VI shows control characters after splitting a large text file with git bash split


I used this thread to split a large text file into several smaller files. To split the file I use the following command in Git Bash:

split -l 80000 largeFile

I then want to edit each of the output files, but when I open them in VI, the output looks weird and I cannot properly edit the file. The output contains a lot of @ symbols and carets. I assume that these are control characters. See the following screenshot:

enter image description here

My questions are:

  • Why is the file displayed like this?
  • How can I properly edit the file in VI?

Solution

  • If you look closely, every second character is ^@, which inside Vim represent a null byte (cp. :help <Nul>). The letters in between are readable (USE [TIP_Update_...). So what we're looking at is a 16-bit encoding (i.e. two bytes for each character) of (mostly?) ASCII text; as the null byte is the second one, it is little endian.

    The first two characters (ÿþ) break the rule; this is a byte order mark that provides text editors with a hint what the encoding is.
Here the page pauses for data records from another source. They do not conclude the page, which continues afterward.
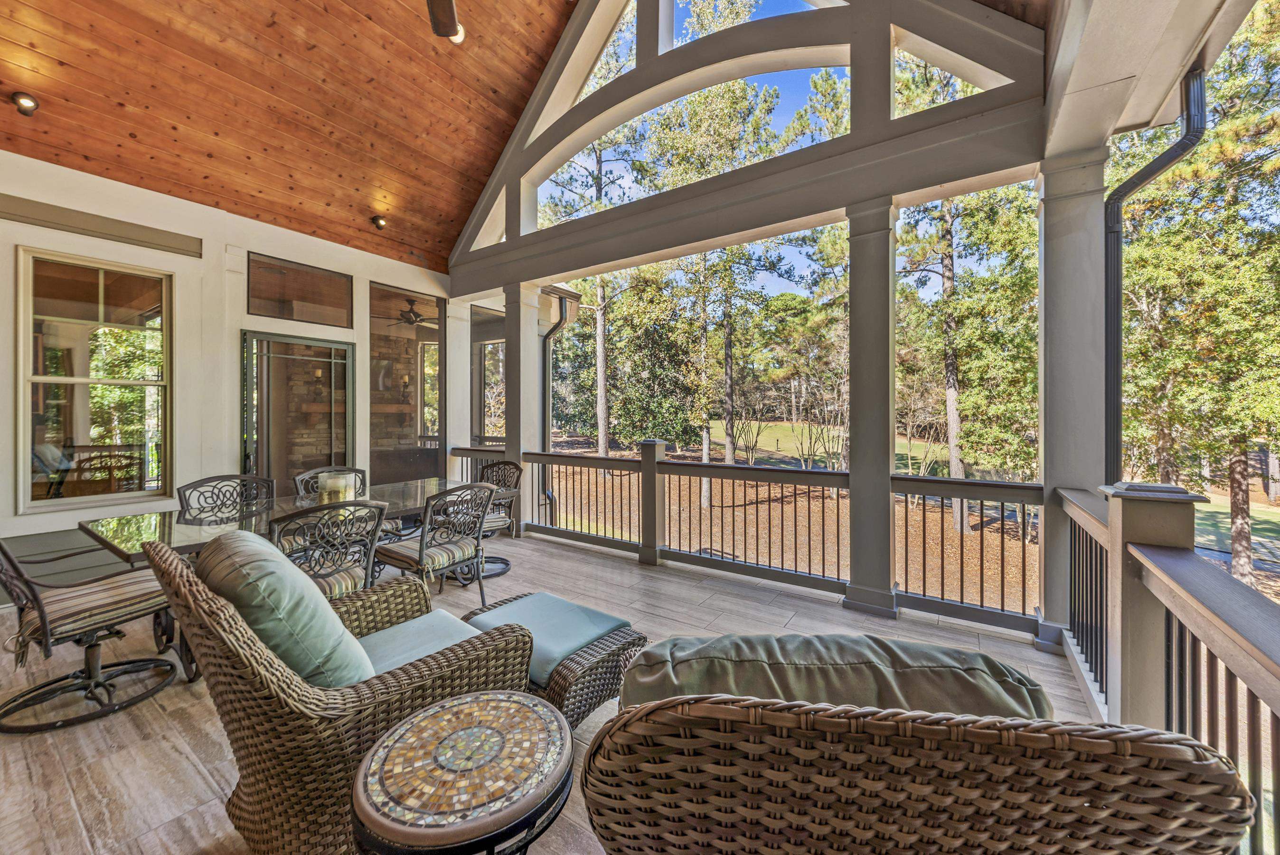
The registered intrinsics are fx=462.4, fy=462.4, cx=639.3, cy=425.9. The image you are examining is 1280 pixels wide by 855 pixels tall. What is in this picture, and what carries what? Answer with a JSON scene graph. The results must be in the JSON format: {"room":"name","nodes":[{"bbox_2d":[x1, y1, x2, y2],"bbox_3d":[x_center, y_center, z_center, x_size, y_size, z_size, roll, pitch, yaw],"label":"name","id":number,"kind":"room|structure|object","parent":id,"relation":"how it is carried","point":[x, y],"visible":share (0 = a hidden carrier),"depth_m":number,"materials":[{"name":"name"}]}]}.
{"room":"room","nodes":[
{"label":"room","id":0,"kind":"room"},
{"bbox_2d":[0,149,454,593],"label":"wall","id":1,"kind":"structure","parent":0,"point":[1,305],"depth_m":4.11,"materials":[{"name":"paint"}]},
{"bbox_2d":[15,247,173,513],"bbox_3d":[-4.393,-0.349,3.779,0.132,1.997,0.857,0,0,35],"label":"window","id":2,"kind":"structure","parent":1,"relation":"in","point":[131,382],"depth_m":3.75,"materials":[{"name":"glass"}]},
{"bbox_2d":[0,194,202,257],"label":"wall trim","id":3,"kind":"structure","parent":1,"relation":"attached to","point":[93,225],"depth_m":3.71,"materials":[{"name":"grey paint"}]},
{"bbox_2d":[240,330,354,490],"bbox_3d":[-3.583,0.137,4.914,0.150,2.139,1.118,0,0,35],"label":"glass door","id":4,"kind":"structure","parent":1,"relation":"in","point":[249,429],"depth_m":4.85,"materials":[{"name":"glass"}]},
{"bbox_2d":[247,254,353,327],"bbox_3d":[-3.572,-1.372,4.921,0.059,0.577,0.955,0,0,35],"label":"transom window","id":5,"kind":"structure","parent":1,"relation":"in","point":[291,315],"depth_m":4.87,"materials":[{"name":"brown glass"}]},
{"bbox_2d":[367,281,444,484],"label":"screen window","id":6,"kind":"structure","parent":1,"relation":"in","point":[381,439],"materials":[{"name":"brown glass"}]},
{"bbox_2d":[469,304,507,443],"bbox_3d":[-2.148,-0.342,6.614,0.261,2.670,0.646,0,0,35],"label":"screen window","id":7,"kind":"structure","parent":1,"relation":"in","point":[487,387],"depth_m":6.59,"materials":[{"name":"glass"}]},
{"bbox_2d":[0,0,577,270],"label":"wood ceiling","id":8,"kind":"structure","parent":0,"point":[48,93],"depth_m":4.20,"materials":[{"name":"brown wood"}]},
{"bbox_2d":[10,90,39,114],"bbox_3d":[-4.468,-2.348,3.365,0.135,0.132,0.126,0,0,35],"label":"ceiling light","id":9,"kind":"object","parent":8,"relation":"attached to","point":[31,106],"visible":0.99,"depth_m":3.34,"materials":[{"name":"black metal"}]},
{"bbox_2d":[370,214,387,229],"bbox_3d":[-3.003,-2.356,5.342,0.155,0.147,0.151,0,0,35],"label":"ceiling light","id":10,"kind":"object","parent":8,"relation":"attached to","point":[377,220],"visible":0.99,"depth_m":5.30,"materials":[{"name":"black metal"}]},
{"bbox_2d":[426,0,462,39],"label":"ceiling fan","id":11,"kind":"object","parent":8,"relation":"hanging from","point":[437,23],"visible":0.98,"depth_m":2.77,"materials":[{"name":"brown metal"}]},
{"bbox_2d":[449,23,466,43],"bbox_3d":[-1.741,-3.702,4.387,0.168,0.102,0.169,0,0,35],"label":"recessed light","id":12,"kind":"object","parent":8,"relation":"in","point":[454,38],"visible":0.49,"depth_m":4.36,"materials":[{"name":"white"}]},
{"bbox_2d":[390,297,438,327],"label":"ceiling fan","id":13,"kind":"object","parent":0,"point":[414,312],"visible":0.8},
{"bbox_2d":[0,521,1101,854],"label":"tile floor","id":14,"kind":"structure","parent":0,"point":[196,776],"depth_m":2.15,"materials":[{"name":"beige tile"}]},
{"bbox_2d":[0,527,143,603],"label":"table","id":15,"kind":"object","parent":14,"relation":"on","point":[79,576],"visible":0.36,"depth_m":3.41,"materials":[{"name":"grey"}]},
{"bbox_2d":[0,534,179,732],"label":"dining chair","id":16,"kind":"object","parent":14,"relation":"on","point":[46,629],"visible":0.97,"depth_m":2.11,"materials":[{"name":"brown metal"}]},
{"bbox_2d":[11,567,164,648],"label":"striped cushion","id":17,"kind":"object","parent":16,"relation":"on","point":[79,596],"visible":0.67,"depth_m":2.10,"materials":[{"name":"fabric"}]},
{"bbox_2d":[176,473,276,516],"bbox_3d":[-2.767,0.814,3.170,0.615,0.928,0.556,0,0,35],"label":"dining chair","id":18,"kind":"object","parent":14,"relation":"on","point":[183,489],"visible":0.42,"depth_m":3.29,"materials":[{"name":"black metal"}]},
{"bbox_2d":[77,478,491,676],"bbox_3d":[-1.995,0.901,3.156,1.063,0.744,2.215,0,0,35],"label":"dining table","id":19,"kind":"object","parent":14,"relation":"on","point":[154,536],"visible":0.43,"depth_m":2.71,"materials":[{"name":"glass"}]},
{"bbox_2d":[315,470,357,503],"bbox_3d":[-1.942,0.412,2.972,0.217,0.212,0.216,0,0,35],"label":"candle holder","id":20,"kind":"object","parent":19,"relation":"on","point":[344,489],"visible":0.79,"depth_m":2.91,"materials":[{"name":"clear glass"}]},
{"bbox_2d":[270,500,386,596],"bbox_3d":[-1.704,0.832,2.451,0.631,0.919,0.583,0,0,35],"label":"dining chair","id":21,"kind":"object","parent":14,"relation":"on","point":[294,519],"visible":0.55,"depth_m":2.34,"materials":[{"name":"brown metal"}]},
{"bbox_2d":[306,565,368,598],"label":"striped cushion","id":22,"kind":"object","parent":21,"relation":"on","point":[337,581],"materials":[{"name":"multicoloured fabric"}]},
{"bbox_2d":[148,529,537,854],"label":"wicker armchair","id":23,"kind":"object","parent":14,"relation":"on","point":[216,651],"visible":0.67,"depth_m":1.24,"materials":[{"name":"brown wicker"}]},
{"bbox_2d":[196,527,373,687],"bbox_3d":[-1.133,0.587,1.469,0.626,0.486,0.322,0,0,35],"label":"green pillow","id":24,"kind":"object","parent":23,"relation":"on","point":[259,561],"visible":0.73,"depth_m":1.32,"materials":[{"name":"fabric"}]},
{"bbox_2d":[358,607,492,679],"bbox_3d":[-0.832,0.856,1.706,0.549,0.110,0.524,0,0,35],"label":"seat cushion","id":25,"kind":"object","parent":23,"relation":"on","point":[442,614],"visible":0.41,"depth_m":1.73,"materials":[{"name":"fabric"}]},
{"bbox_2d":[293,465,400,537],"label":"dining chair","id":26,"kind":"object","parent":14,"relation":"on","point":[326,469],"visible":0.27,"depth_m":3.72,"materials":[{"name":"brown metal"}]},
{"bbox_2d":[378,482,495,608],"bbox_3d":[-1.363,0.824,3.136,0.611,0.910,0.569,0,0,35],"label":"dining chair","id":27,"kind":"object","parent":14,"relation":"on","point":[421,549],"visible":0.87,"depth_m":3.01,"materials":[{"name":"brown metal"}]},
{"bbox_2d":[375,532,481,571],"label":"striped cushion","id":28,"kind":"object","parent":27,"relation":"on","point":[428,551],"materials":[{"name":"multicoloured fabric"}]},
{"bbox_2d":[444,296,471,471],"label":"column","id":29,"kind":"structure","parent":14,"relation":"on","point":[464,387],"depth_m":6.08,"materials":[{"name":"white paint"}]},
{"bbox_2d":[349,689,576,854],"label":"side table","id":30,"kind":"object","parent":14,"relation":"on","point":[469,701],"visible":0.99,"depth_m":1.01,"materials":[{"name":"multicoloured tile"}]},
{"bbox_2d":[462,459,519,578],"bbox_3d":[-1.421,0.801,4.099,0.595,0.942,0.642,0,0,35],"label":"dining chair","id":31,"kind":"object","parent":14,"relation":"on","point":[502,559],"visible":0.52,"depth_m":4.15,"materials":[{"name":"brown metal"}]},
{"bbox_2d":[503,282,539,533],"bbox_3d":[-1.407,-0.214,5.441,0.353,2.947,0.354,0,0,35],"label":"column","id":32,"kind":"structure","parent":14,"relation":"on","point":[522,354],"depth_m":5.36,"materials":[{"name":"grey paint"}]},
{"bbox_2d":[460,591,641,728],"bbox_3d":[-0.450,1.113,2.244,0.846,0.356,0.654,0,0,35],"label":"wicker ottoman","id":33,"kind":"object","parent":14,"relation":"on","point":[564,693],"visible":0.53,"depth_m":2.01,"materials":[{"name":"wicker"}]},
{"bbox_2d":[465,592,626,681],"bbox_3d":[-0.443,0.929,2.152,0.622,0.084,0.513,0,0,35],"label":"seat cushion","id":34,"kind":"object","parent":33,"relation":"on","point":[547,596],"visible":0.83,"depth_m":2.07,"materials":[{"name":"fabric"}]},
{"bbox_2d":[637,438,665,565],"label":"newel post","id":35,"kind":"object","parent":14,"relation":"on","point":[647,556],"visible":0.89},
{"bbox_2d":[460,443,1029,634],"bbox_3d":[0.103,0.752,4.402,5.724,1.052,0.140,0,0,35],"label":"railing","id":36,"kind":"object","parent":14,"relation":"on","point":[745,561],"visible":0.81,"depth_m":3.68,"materials":[{"name":"metal"}]},
{"bbox_2d":[844,197,896,616],"bbox_3d":[1.680,-0.126,3.333,0.341,2.876,0.359,0,0,35],"label":"column","id":37,"kind":"structure","parent":14,"relation":"on","point":[872,240],"depth_m":3.23,"materials":[{"name":"grey paint"}]},
{"bbox_2d":[576,685,1257,854],"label":"wicker armchair","id":38,"kind":"object","parent":14,"relation":"on","point":[705,706],"visible":0.96,"depth_m":0.65,"materials":[{"name":"brown wicker"}]},
{"bbox_2d":[615,630,1053,720],"bbox_3d":[0.417,0.696,1.150,0.937,0.376,0.416,0,0,2],"label":"back cushion","id":39,"kind":"object","parent":38,"relation":"on","point":[908,689],"visible":0.55,"depth_m":1.03,"materials":[{"name":"fabric"}]},
{"bbox_2d":[1035,149,1106,652],"bbox_3d":[2.665,-0.132,2.851,0.342,2.938,0.359,0,0,35],"label":"column","id":40,"kind":"structure","parent":14,"relation":"on","point":[1048,472],"depth_m":2.75,"materials":[{"name":"paint"}]},
{"bbox_2d":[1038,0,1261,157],"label":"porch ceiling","id":41,"kind":"structure","parent":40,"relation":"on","point":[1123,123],"depth_m":2.22,"materials":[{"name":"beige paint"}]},
{"bbox_2d":[1102,67,1204,485],"bbox_3d":[2.892,-0.194,2.631,0.392,3.467,0.430,0,0,35],"label":"downspout","id":42,"kind":"object","parent":41,"relation":"attached to","point":[1168,158],"visible":0.67,"depth_m":2.78,"materials":[{"name":"black metal"}]},
{"bbox_2d":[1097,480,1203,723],"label":"newel post","id":43,"kind":"object","parent":14,"relation":"on","point":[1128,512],"visible":0.51,"depth_m":1.63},
{"bbox_2d":[1059,481,1279,854],"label":"railing","id":44,"kind":"object","parent":14,"relation":"on","point":[1168,721],"visible":0.79,"depth_m":1.40,"materials":[{"name":"wood"}]},
{"bbox_2d":[539,288,575,526],"bbox_3d":[-1.127,0.135,5.960,0.579,3.746,0.486,0,0,35],"label":"downspout","id":45,"kind":"object","parent":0,"point":[547,334],"visible":0.73,"depth_m":6.04,"materials":[{"name":"metal"}]},
{"bbox_2d":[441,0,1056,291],"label":"gable wall","id":46,"kind":"structure","parent":0,"point":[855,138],"depth_m":3.62,"materials":[{"name":"paint"}]},
{"bbox_2d":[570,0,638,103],"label":"gable window","id":47,"kind":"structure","parent":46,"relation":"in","point":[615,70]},
{"bbox_2d":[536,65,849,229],"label":"arched gable window","id":48,"kind":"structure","parent":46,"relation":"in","point":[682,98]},
{"bbox_2d":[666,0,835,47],"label":"gable window","id":49,"kind":"structure","parent":46,"relation":"in","point":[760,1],"depth_m":3.99,"materials":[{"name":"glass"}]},
{"bbox_2d":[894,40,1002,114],"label":"gable window","id":50,"kind":"structure","parent":46,"relation":"in","point":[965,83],"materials":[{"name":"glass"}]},
{"label":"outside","id":51,"kind":"structure","parent":0,"visible":0},
{"bbox_2d":[542,424,1279,620],"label":"ground","id":52,"kind":"structure","parent":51,"point":[1261,586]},
{"bbox_2d":[543,38,640,465],"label":"tree","id":53,"kind":"object","parent":52,"relation":"on","point":[602,444],"visible":0.66,"materials":[{"name":"plant"}]},
{"bbox_2d":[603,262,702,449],"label":"tree","id":54,"kind":"object","parent":52,"relation":"on","point":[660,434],"visible":0.71,"materials":[{"name":"green plant"}]},
{"bbox_2d":[646,12,799,503],"bbox_3d":[1.916,-4.385,11.856,4.461,12.734,4.502,0,0,-31],"label":"tree","id":55,"kind":"object","parent":52,"relation":"on","point":[705,492],"visible":0.86,"depth_m":11.37,"materials":[{"name":"plant"}]},
{"bbox_2d":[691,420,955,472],"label":"lawn","id":56,"kind":"structure","parent":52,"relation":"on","point":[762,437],"materials":[{"name":"green plant"}]},
{"bbox_2d":[896,192,1040,533],"bbox_3d":[7.831,-3.817,11.514,4.729,12.724,4.768,0,0,35],"label":"tree","id":57,"kind":"object","parent":52,"relation":"on","point":[950,352],"visible":0.59,"depth_m":11.13,"materials":[{"name":"plant"}]},
{"bbox_2d":[1112,1,1279,587],"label":"tree","id":58,"kind":"object","parent":52,"relation":"on","point":[1135,282],"visible":0.76,"depth_m":7.81,"materials":[{"name":"plant"}]},
{"label":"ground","id":59,"kind":"structure","parent":51,"visible":0},
{"bbox_2d":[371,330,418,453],"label":"stone fireplace","id":60,"kind":"object","parent":59,"relation":"on","point":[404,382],"visible":0.35,"depth_m":7.96,"materials":[{"name":"stone"}]}
]}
The way it is displayed, Vim instead thinks the text is in latin1 encoding.

    So, you're dealing with 16 bit UCS-2 encoded Unicode (ISO/IEC 10646-1) (name in Vim: ucs-2le; see :help encoding-values), but Vim doesn't detect them automatically.

    You can either

    • manually force the encoding via :help ++enc: :e! ++enc=ucs-2le
    • reconfigure Vim (:help 'fileencodings') to automatically detect these; actually, the default value includes ucs-bom and should detect these just fine.